Gösterilen Metin

Popüler Yayınlar

16 Ağustos 2012 Perşembe

İlginç Bir Deneyin Yorumu: 6 Saniyede Yaşamak

    Şu an internette gördüğünüz başlıklar içerisinde eğer bu yazıyı açıp okuyorsanız, zaten daha sayfayı açmadan kararınız bu yöndeydi. Aynı şekilde sabahları uyandırmak için kurduğunuz saati kapatıp uyumaya devam ediyorsanız, daha gözünüzü açmadan bu kararı vermiştiniz bile... Önünüzdeki seçenekler içinde seçtiğiniz yol her neyse, zaten seçmeden, seçiminizi o yönde yapmışsınız demektir... Mesela tatil yapma şansınız olsa dünyanın hangi şehrinde yapardınız, diye bir soru sorsam cevabı ilk anda verecek kişiler olacaktır ama hâlâ düşünenlerin cevabını şuuraltı çoktan verdi. Bu söylediklerim elbette bazıları için masal gibi gelebilir veya "öyleyse bizim seçme irademiz yok mu?" sorusunu sorabilirler.

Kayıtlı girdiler

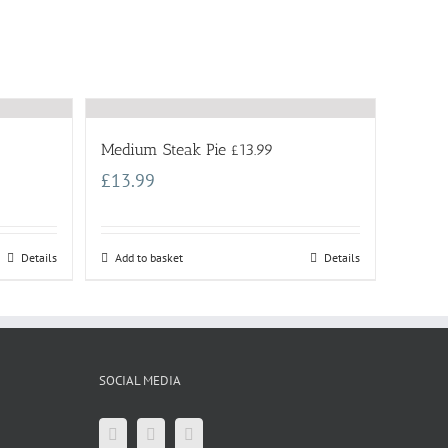
Medium Steak Pie £13.99
£
13.99
Details
Add to basket
Details
SOCIAL MEDIA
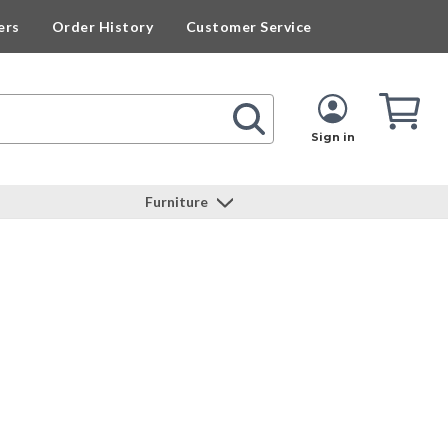
ers
Order History
Customer Service
Cart
Cart
Quan
Sign in
Furniture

Yapılacak Görevler
- A) Deney yorumu yazısına göre şu soruları yanıtlayın:
(i) Yazının tarihi nedir?
(ii) Saati kapatıp uyumaya devam edenler bu kararı ne zaman vermiştir?
(iii) Tatil sorusunda hâlâ düşünenlerin cevabını kim çoktan vermiştir?
- B) Lütfen kayıtlı girdiler listesindeki bütün satırları birebir tekrarlayın. Resimleri cevaba almayın.
Metin ile liste birbirinden bağımsız malzemelerdir.

Görev Çözümleri
- A)
(i) 16 Ağustos 2012 Perşembe
(ii) Daha gözlerini açmadan
(iii) Şuuraltı

- B)
Medium Steak Pie £13.99
£
13.99
Details
Add to basket
Details
SOCIAL MEDIA
ers
Order History
Customer Service
Cart
Cart
Quan
Sign in
Furniture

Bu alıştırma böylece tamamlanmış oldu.